No because emt can be run in concrete. I do not do it as a practice but the code does allow it or I should say it does no speak against it.

NEC does not allow EMT is cinder concrete, which is different that concrete. As a matter of fact, code states that if you surround the emt with 2 inches of concrete, you can have that within cinder concrete.

what code section did he hit your with?


----------



## Bailey 167

nap said:


> No because emt can be run in concrete. I do not do it as a practice but the code does allow it or I should say it does no speak against it.
> 
> NEC does not allow EMT is cinder concrete, which is different that concrete. As a matter of fact, code states that if you surround the emt with 2 inches of concrete, you can have that within cinder concrete.
> 
> what code section did he hit your with?


No he did not give code section. I looked up 300-6a when I got home.... I'm thinking about arguing that emt is zinc coated, therefore protected against corrosion.


----------



## azsly1

code calls it cinder fill i believe. cinderfill is corrosive due to the lye in it. 

how about running rigid in the 1st place. no worries...


----------



## Bailey 167

azsly1 said:


> code calls it cinder fill i believe. cinderfill is corrosive due to the lye in it.
> 
> how about running rigid in the 1st place. no worries...


Well if I ran rigid we would'nt be having this conversation.


----------



## nap

azsly1 said:


> code calls it cinder fill i believe. cinderfill is corrosive due to the lye in it.
> 
> how about running rigid in the 1st place. no worries...


code does list cinder concrete or cinder fill as not suitable for emt but as I posted previously, code even lists concrete as a proper protection against cinder concrete.
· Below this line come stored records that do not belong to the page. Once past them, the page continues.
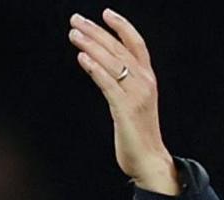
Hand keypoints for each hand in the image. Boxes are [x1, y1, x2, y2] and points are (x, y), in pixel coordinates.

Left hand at [68, 9, 179, 194]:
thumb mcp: (132, 103)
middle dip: (96, 32)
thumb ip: (121, 85)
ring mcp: (137, 95)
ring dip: (91, 45)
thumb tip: (100, 69)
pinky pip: (108, 84)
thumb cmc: (138, 134)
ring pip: (112, 62)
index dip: (122, 27)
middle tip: (76, 20)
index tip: (105, 13)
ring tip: (73, 34)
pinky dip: (95, 69)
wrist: (150, 161)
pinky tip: (82, 58)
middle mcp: (145, 83)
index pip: (136, 44)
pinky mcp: (126, 109)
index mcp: (148, 79)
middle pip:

They are two different products.


----------



## Bailey 167

Thankyou for the help, I found cinder fill in code and used it today. This forum is great!


----------



## randomkiller

azsly1 said:


> code calls it cinder fill i believe. cinderfill is corrosive due to the lye in it.
> 
> how about running rigid in the 1st place. no worries...


 
Actually the corrosive agent is the ash from the cinders.


----------



## brian john

And in my area I do not think i ever saw cinder fill.


----------



## cmec

brian john said:


> And in my area I do not think i ever saw cinder fill.


 Me neither,limestone and river gravel are commonly used,they do use fly ash for wall board.


----------